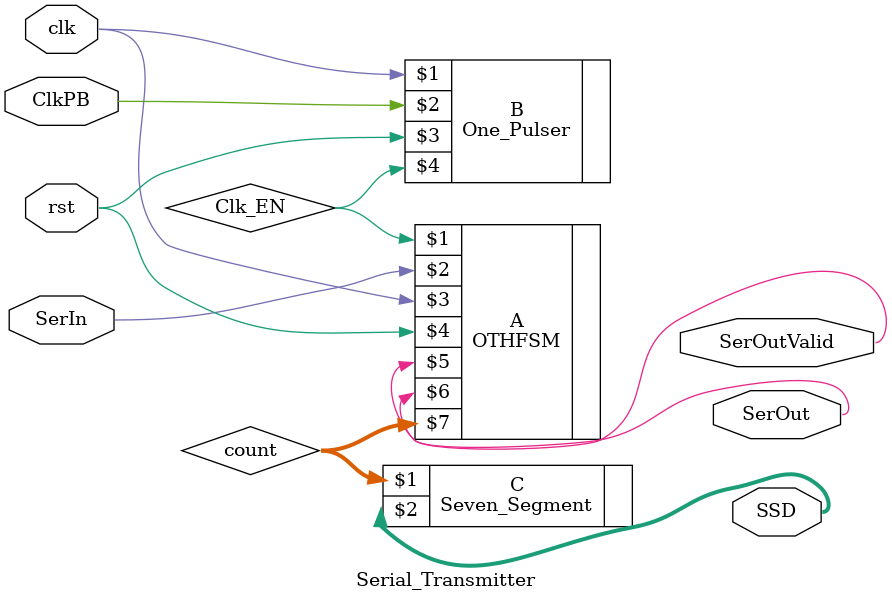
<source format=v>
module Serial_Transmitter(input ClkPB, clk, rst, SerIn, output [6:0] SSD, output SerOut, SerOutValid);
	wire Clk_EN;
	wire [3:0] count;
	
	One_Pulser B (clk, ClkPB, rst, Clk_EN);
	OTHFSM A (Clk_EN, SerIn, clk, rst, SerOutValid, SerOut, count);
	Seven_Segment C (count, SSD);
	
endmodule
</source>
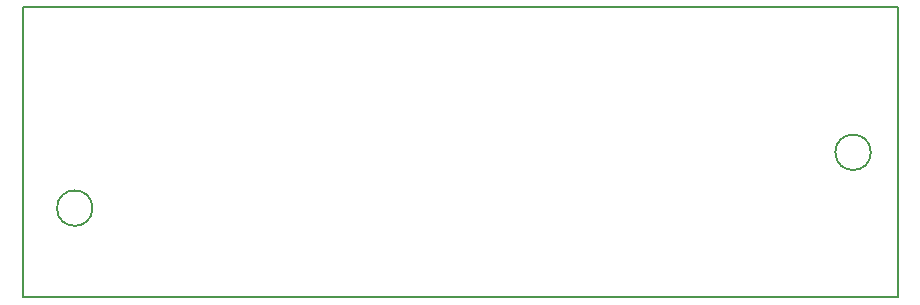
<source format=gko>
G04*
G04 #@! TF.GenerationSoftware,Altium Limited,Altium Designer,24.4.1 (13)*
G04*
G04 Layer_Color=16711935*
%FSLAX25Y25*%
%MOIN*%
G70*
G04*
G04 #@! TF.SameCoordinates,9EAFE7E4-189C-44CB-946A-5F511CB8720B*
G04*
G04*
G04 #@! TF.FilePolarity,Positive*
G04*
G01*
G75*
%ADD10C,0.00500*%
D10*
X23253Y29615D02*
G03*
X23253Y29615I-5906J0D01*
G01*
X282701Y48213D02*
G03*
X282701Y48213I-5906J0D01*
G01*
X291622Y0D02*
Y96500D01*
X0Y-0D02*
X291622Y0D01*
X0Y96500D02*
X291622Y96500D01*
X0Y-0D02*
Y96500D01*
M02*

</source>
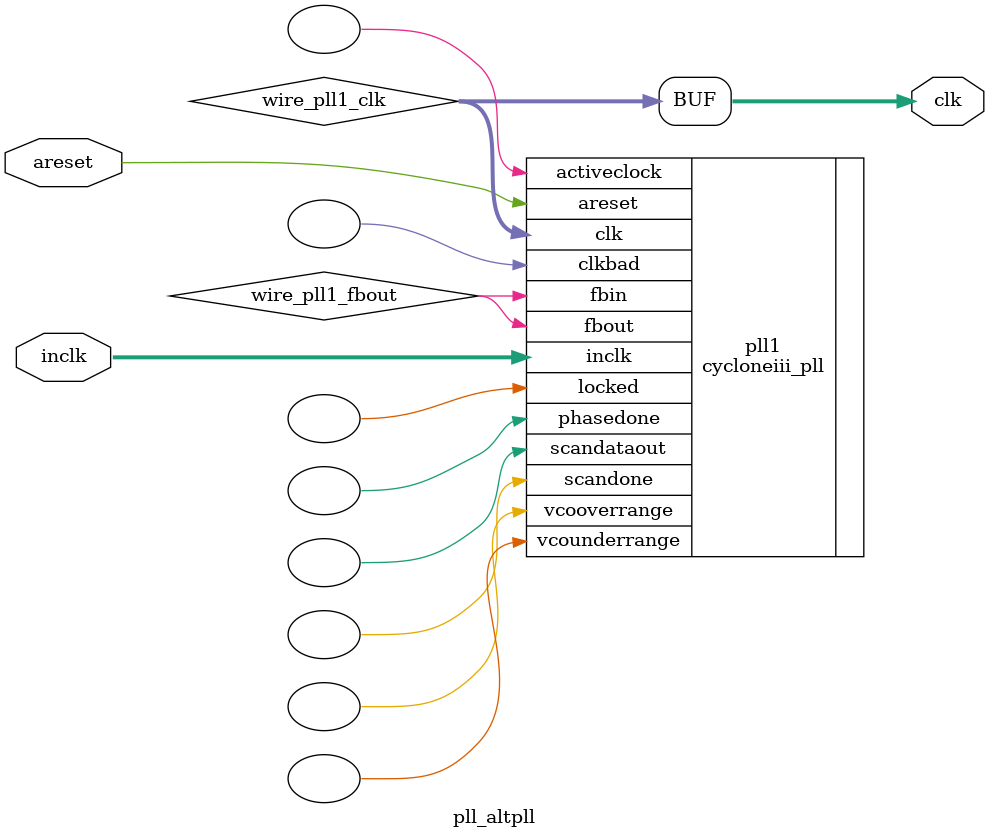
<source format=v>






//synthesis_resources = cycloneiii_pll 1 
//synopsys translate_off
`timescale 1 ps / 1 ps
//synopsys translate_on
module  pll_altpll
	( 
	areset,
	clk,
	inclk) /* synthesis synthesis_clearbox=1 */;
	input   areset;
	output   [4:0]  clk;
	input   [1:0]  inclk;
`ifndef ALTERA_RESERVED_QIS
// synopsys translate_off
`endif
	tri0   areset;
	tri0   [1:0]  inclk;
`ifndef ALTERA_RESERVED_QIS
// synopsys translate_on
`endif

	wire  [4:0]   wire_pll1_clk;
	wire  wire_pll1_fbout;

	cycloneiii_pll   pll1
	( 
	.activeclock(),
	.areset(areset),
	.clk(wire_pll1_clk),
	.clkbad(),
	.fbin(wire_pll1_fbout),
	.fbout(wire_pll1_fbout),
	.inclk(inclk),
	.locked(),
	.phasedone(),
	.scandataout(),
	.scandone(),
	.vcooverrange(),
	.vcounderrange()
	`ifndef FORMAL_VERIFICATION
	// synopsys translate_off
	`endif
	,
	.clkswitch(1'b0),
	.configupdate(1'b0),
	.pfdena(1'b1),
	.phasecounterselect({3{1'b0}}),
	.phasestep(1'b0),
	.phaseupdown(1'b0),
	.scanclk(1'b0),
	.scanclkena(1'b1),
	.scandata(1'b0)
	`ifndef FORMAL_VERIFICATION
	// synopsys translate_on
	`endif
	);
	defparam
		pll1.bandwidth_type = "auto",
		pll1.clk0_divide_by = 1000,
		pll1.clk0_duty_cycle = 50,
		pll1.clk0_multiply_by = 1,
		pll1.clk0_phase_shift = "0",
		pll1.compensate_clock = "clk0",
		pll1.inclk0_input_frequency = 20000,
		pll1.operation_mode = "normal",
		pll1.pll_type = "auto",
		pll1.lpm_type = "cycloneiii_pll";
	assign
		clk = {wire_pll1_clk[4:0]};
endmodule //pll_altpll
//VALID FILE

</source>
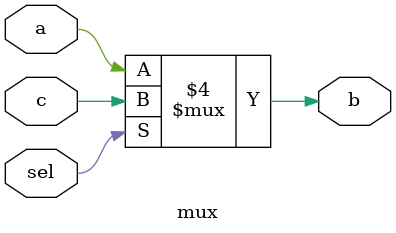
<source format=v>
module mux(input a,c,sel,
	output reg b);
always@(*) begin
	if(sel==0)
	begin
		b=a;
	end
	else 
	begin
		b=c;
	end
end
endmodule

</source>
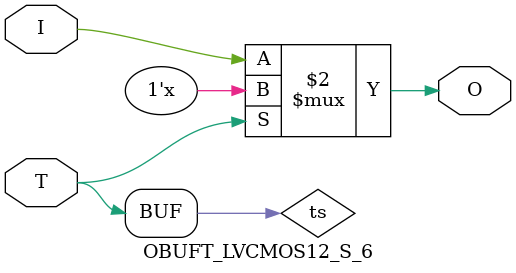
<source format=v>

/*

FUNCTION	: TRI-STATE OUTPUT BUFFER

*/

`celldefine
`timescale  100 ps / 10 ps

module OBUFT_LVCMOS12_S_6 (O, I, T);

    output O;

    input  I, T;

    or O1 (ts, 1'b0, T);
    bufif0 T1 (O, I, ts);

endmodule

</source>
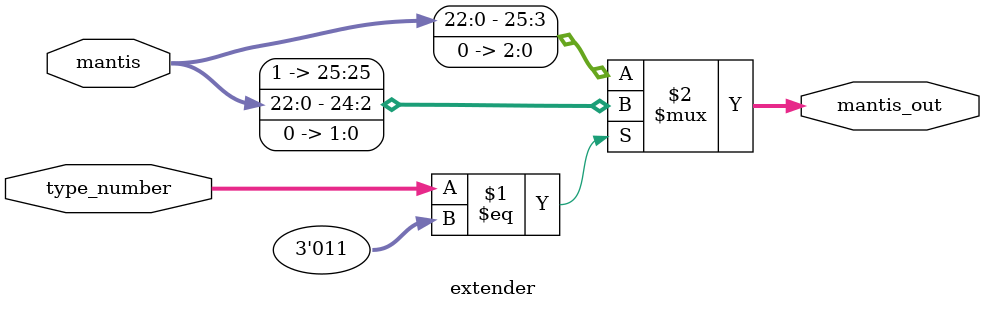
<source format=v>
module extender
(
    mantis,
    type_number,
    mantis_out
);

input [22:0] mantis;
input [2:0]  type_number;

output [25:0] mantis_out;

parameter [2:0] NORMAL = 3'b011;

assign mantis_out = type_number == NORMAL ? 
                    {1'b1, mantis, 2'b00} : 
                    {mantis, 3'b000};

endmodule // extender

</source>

Work order → Scan the entries above and work out how many lines include the word "SerOutValid"; the reply is that number alone.

Problem solution → 2